Bereits im Zuge des Gesetzes zur Befugniserweiterung und Entbürokratisierung in der Pflege haben die Krankenhäuser einen substanziellen Konsolidierungsbeitrag zur Stabilisierung der gesetzlichen Krankenkassen in Höhe von 1,8 Milliarden Euro geleistet. „Es ist nicht vermittelbar, dass nun ausgerechnet die Krankenhäuser, die sich vielerorts bereits in einer dramatischen wirtschaftlichen Lage befinden, erneut belastet werden sollen“, sagt der Vorsitzende der Niedersächsischen Krankenhausgesellschaft (NKG), Rainer Rempe.
Geplante Änderungen verschärfen weiter die Finanzlage und Personalsituation
Insbesondere die vorgeschlagene Kürzung der Vergütungen würde die dringend notwendige wirtschaftliche Stabilität vieler Häuser weiter untergraben und neue Finanzierungslücken schaffen: „Die Versorgung vor Ort wäre damit nachhaltig gefährdet“, kritisiert Rempe.
Besonders kritisch bewertet die NKG die von der Finanzkommission vorgeschlagene Streichung der vollständigen Tariffinanzierung und weitere Eingriffe in das Pflegebudget. „Aus unserer Sicht zeigen die Vorschläge der Kommission eindeutig, dass zu Lasten des Personals gespart werden soll“, fasst NKG-Verbandsdirektor Helge Engelke die Vorschläge zusammen: „Aus Sicht der Krankenhäuser ist die volle Finanzierung der Tarifsteigerungen eine Errungenschaft, an der unbedingt festzuhalten ist, andernfalls würde dies zwangsläufig direkt zu Personaleinsparungen führen."
Erneute Eingriffe in das Pflegebudget, welches mit dem Pflegepersonalstärkungsgesetz zum Jahr 2020 eingeführt wurde, würden unmittelbar zu weiteren Belastungen der Krankenhäuser führen. Hier drohen direkte Auswirkungen auf die personelle Ausstattung in der Pflege. „Die Folgen dieser Vorhaben ergeben ein strukturelles Ungleichgewicht aus steigenden Anforderungen und sinkender Finanzierung. Dadurch wären Personalkürzungen kaum zu vermeiden“, so Engelke: „Das Pflegebudget wurde mit dem Ziel eingeführt, die tatsächlichen Personalkosten in der Pflege vollständig zu refinanzieren. Die jetzt gemachten Vorschläge stehen diesem Ziel diametral entgegen.“
Auslaufen des Rechnungszuschlags verschärft Finanzierungslücke
Hinzu kommt, dass der derzeitige Rechnungszuschlag in Höhe von 3,25 Prozent zum 31. Oktober 2026 ausläuft. Damit wird die bestehende Inflationslücke aus den Jahren 2022 und 2023 wieder voll wirksam und verschärft die wirtschaftliche Lage der Krankenhäuser zusätzlich.

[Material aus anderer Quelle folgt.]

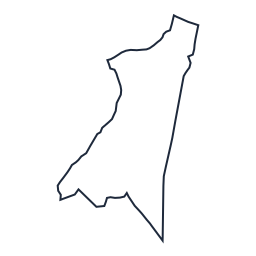 Pacatuba, Ceará, Brazil (orthographic projection)
{"feature_id": "56859067B42057583895645", "entity_name": "Pacatuba", "entity_type": "district", "adm_level": 2, "iso_a3": "BRA", "parent_name": "Brazil", "parent_adm1": "Ceará", "projection": "orthographic", "projection_center": [-38.602, -3.952], "detail": "fine", "context": "isolated", "style": "outline", "palette": "slate", "viewbox_px": 256, "rotation_deg": 0, "n_neighbors": 0, "source": "geoboundaries", "source_scale": "gbopen_adm2", "svg_char_len": 1193}
<svg xmlns="http://www.w3.org/2000/svg" viewBox="0 0 256 256"><path d="M162.6,240.6L162.7,236.2L163.4,185.8L163.8,176.2L165.9,166.5L170.7,145.4L172.3,138.0L175.4,120.6L183.7,76.1L185.5,73.0L187.5,70.1L189.4,67.6L190.6,62.9L188.2,56.5L192.8,54.6L194.2,49.2L194.6,44.4L195.5,38.8L198.3,25.2L192.6,23.3L188.2,21.9L180.6,18.5L176.8,16.9L173.9,15.4L171.8,24.1L170.0,30.3L166.2,31.7L163.6,34.1L162.5,37.3L160.3,40.0L157.5,42.1L153.9,45.2L149.6,48.2L146.5,49.4L142.4,49.7L136.8,50.2L130.6,49.9L126.0,50.7L121.6,52.5L118.5,54.6L114.3,57.3L110.7,59.2L107.4,60.1L109.0,64.3L110.3,68.5L114.5,69.7L116.4,73.5L117.6,77.4L118.8,80.9L120.5,85.9L121.2,90.1L120.8,94.7L116.7,103.0L115.7,111.0L114.1,114.4L112.0,119.1L108.6,122.3L102.2,127.8L100.4,132.3L97.3,134.0L90.4,145.7L86.2,153.2L81.3,156.4L78.3,160.1L76.0,162.2L71.9,165.0L70.1,168.2L67.6,172.0L63.6,177.4L59.9,182.2L57.7,185.6L58.2,190.8L60.8,194.8L60.4,199.8L74.8,194.5L78.5,189.4L96.4,206.8L104.3,206.0L105.9,201.7L107.0,197.9L110.5,197.2L115.0,197.9L120.0,197.6L124.3,196.6L126.8,193.0L128.5,196.5L134.7,205.8L137.7,209.0L141.6,213.3L144.4,216.8L146.7,219.7L149.9,223.4L151.9,226.2L162.6,240.6Z" fill="none" stroke="#1e293b" stroke-width="2"/></svg>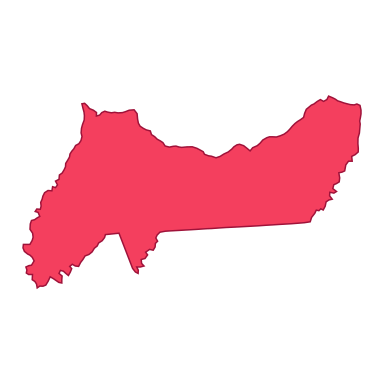 the district of Dionísio Cerqueira, Santa Catarina, Brazil
{"feature_id": "56859067B35573440952052", "entity_name": "Dionísio Cerqueira", "entity_type": "district", "adm_level": 2, "iso_a3": "BRA", "parent_name": "Brazil", "parent_adm1": "Santa Catarina", "projection": "mercator", "projection_center": [-53.547, -26.336], "detail": "fine", "context": "isolated", "style": "filled", "palette": "rose", "viewbox_px": 384, "rotation_deg": 0, "n_neighbors": 0, "source": "geoboundaries", "source_scale": "gbopen_adm2", "svg_char_len": 3239}
<svg xmlns="http://www.w3.org/2000/svg" viewBox="0 0 384 384"><path d="M87.1,105.6L84.6,103.3L81.9,103.8L83.1,108.8L84.0,112.0L84.4,115.7L84.2,120.0L82.5,124.6L81.5,128.3L81.1,132.9L82.0,136.5L81.0,140.5L78.9,143.7L75.6,145.5L73.9,148.7L71.7,151.3L70.0,154.0L69.5,157.0L67.7,160.2L65.7,163.4L65.5,166.8L64.1,169.8L62.2,173.0L59.4,175.0L59.0,179.3L55.5,181.1L57.5,184.9L55.5,187.6L52.6,186.7L51.9,190.8L48.0,190.5L44.6,192.7L42.9,196.1L42.1,199.3L40.7,202.4L41.1,206.1L40.3,209.3L36.8,209.0L35.2,211.5L38.1,212.4L39.8,216.4L37.1,217.9L34.6,219.7L31.5,220.5L30.3,223.9L30.0,229.3L32.6,233.2L33.1,237.2L32.2,240.4L29.9,244.4L23.4,244.4L23.0,247.9L24.4,251.4L27.6,254.0L30.0,255.2L32.3,257.4L34.1,260.9L31.5,265.2L28.9,265.6L25.9,267.0L26.9,270.0L26.3,273.0L28.6,274.5L32.5,274.5L32.2,279.7L34.9,281.5L36.5,284.0L37.2,287.9L39.8,286.1L43.0,286.2L45.8,285.1L48.1,281.3L50.2,276.8L53.3,278.6L56.2,280.6L58.8,282.4L61.8,283.0L61.8,279.7L62.1,276.0L59.0,273.4L60.4,270.4L63.4,271.2L65.7,273.3L68.4,275.5L70.3,272.1L71.7,268.6L69.7,266.4L72.3,264.3L75.3,266.0L78.6,266.4L80.6,262.5L82.9,259.5L85.1,255.9L88.9,254.5L92.1,251.9L94.4,248.2L97.2,246.0L98.6,243.0L102.2,240.7L104.6,237.5L105.4,234.6L119.0,233.2L132.6,268.4L135.4,272.0L138.1,273.4L138.3,270.2L136.7,267.0L140.3,267.0L144.0,266.0L141.6,263.4L141.2,259.5L145.0,258.5L147.6,254.9L145.6,252.2L149.6,249.4L153.2,250.2L155.1,247.0L155.4,243.4L157.6,241.2L155.8,238.0L157.1,235.1L159.9,232.2L165.4,231.2L169.9,230.9L179.0,230.4L185.7,230.0L191.3,229.7L196.1,229.4L206.6,228.7L211.8,228.5L218.4,228.0L225.9,227.5L238.4,226.9L258.3,225.8L266.8,225.2L272.0,224.9L279.7,224.4L291.8,223.7L304.4,222.7L310.2,221.8L311.6,217.4L314.8,213.3L316.3,210.1L318.9,210.7L320.8,208.8L323.2,210.0L325.2,206.2L326.1,201.9L328.8,200.0L332.2,199.2L329.6,195.8L329.8,192.3L333.9,193.1L336.5,191.5L332.8,188.6L333.8,184.7L336.4,183.6L339.2,181.9L339.7,177.9L338.8,172.8L342.1,172.1L344.7,170.9L345.8,164.9L348.5,161.2L352.2,161.2L351.7,156.4L355.2,154.6L358.2,152.0L358.3,148.5L357.9,143.7L358.0,138.0L359.4,133.1L359.9,127.4L360.2,124.0L359.7,121.0L360.4,117.6L361.0,113.9L361.0,110.1L360.0,105.4L356.9,104.0L354.2,104.9L350.3,104.6L346.7,103.7L343.7,102.9L340.7,101.8L337.6,100.8L335.4,99.2L332.7,97.8L328.6,96.1L326.9,99.5L323.6,101.4L320.4,99.6L317.3,101.4L313.9,104.0L311.4,105.1L309.1,107.0L306.3,109.3L304.6,113.4L303.6,117.4L300.6,119.6L297.4,121.6L295.0,123.5L292.3,126.2L289.7,129.3L287.4,131.7L284.2,134.1L280.5,135.7L276.4,137.0L272.4,136.8L269.5,136.8L266.8,137.7L262.8,140.0L260.1,143.2L257.2,145.7L252.7,147.7L250.1,150.9L247.1,148.4L243.7,145.7L239.6,144.3L237.0,144.8L233.9,146.8L231.8,149.1L228.2,152.0L223.9,154.0L220.1,156.4L216.0,157.8L211.4,156.2L208.5,155.8L204.5,154.3L203.2,151.7L200.3,150.1L196.9,148.3L192.3,146.8L187.0,146.9L181.6,147.4L179.0,147.0L176.0,146.1L173.2,146.3L169.4,147.1L165.1,146.0L162.9,142.6L160.5,141.0L157.2,139.2L154.7,136.7L151.5,134.6L150.3,130.9L146.3,129.9L143.4,128.4L140.1,126.2L138.4,123.2L137.6,119.2L137.1,113.7L134.1,109.8L129.2,110.2L125.4,111.7L122.5,112.6L118.1,112.9L114.7,112.3L111.4,112.8L107.6,112.1L104.8,111.2L101.8,112.6L99.6,115.1L96.4,116.0L96.5,112.5L93.4,110.2L89.5,108.6L87.1,105.6Z" fill="#f43f5e" stroke="#9f1239" stroke-width="1.5"/></svg>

„Die Krankenhäuser stehen bereits heute unter einem enormen wirtschaftlichen Druck. Weitere Kürzungen gefährden nicht nur die finanzielle Stabilität der Einrichtungen, sondern auch die flächendeckende Versorgung der Patientinnen und Patienten“, sagt Rainer Rempe.
Die Krankenhäuser fordern daher, den bereits geleisteten Einsparbeitrag der Krankenhäuser in Höhe von 1,8 Milliarden Euro angemessen zu berücksichtigen und von weiteren Einschnitten abzusehen.
Der mit der Krankenhausreform bereits eingeleitete Prozess der Strukturveränderungen braucht Planbarkeit und Verlässlichkeit und darf nicht durch weitere Einsparungen behindert werden.
Die Krankenhäuser sind die Vorreiter der Strukturveränderung und der Budgetkürzungen. Im Gesundheitswesen gibt es noch andere Schultern, auf denen die Last verteilt werden kann und muss. Dazu zählen auch die Krankenkassen.
Kommissionsvorschläge steigern die Bürokratie
Die Krankenhäuser weisen bekanntlich seit langem auf eine dringend notwendige Entbürokratisierung hin und haben inzwischen mehrfach konkrete Vorschläge unterbreitet. Die von der Finanzkommission vorgelegten Vorschläge führen hingegen zu einem weiteren Ausbau der bürokratischen Anforderungen. Vorgesehen sind zusätzliche Prüfungen und ausgeweitete Kontrollbefugnisse des Medizinischen Dienstes, obwohl die Abrechnungsqualität der Krankenhäuser nachweislich hoch ist. „Dies bindet weiteres Personal, das an anderer Stelle in der Versorgung dringend benötigt wird“, so Engelke abschließend.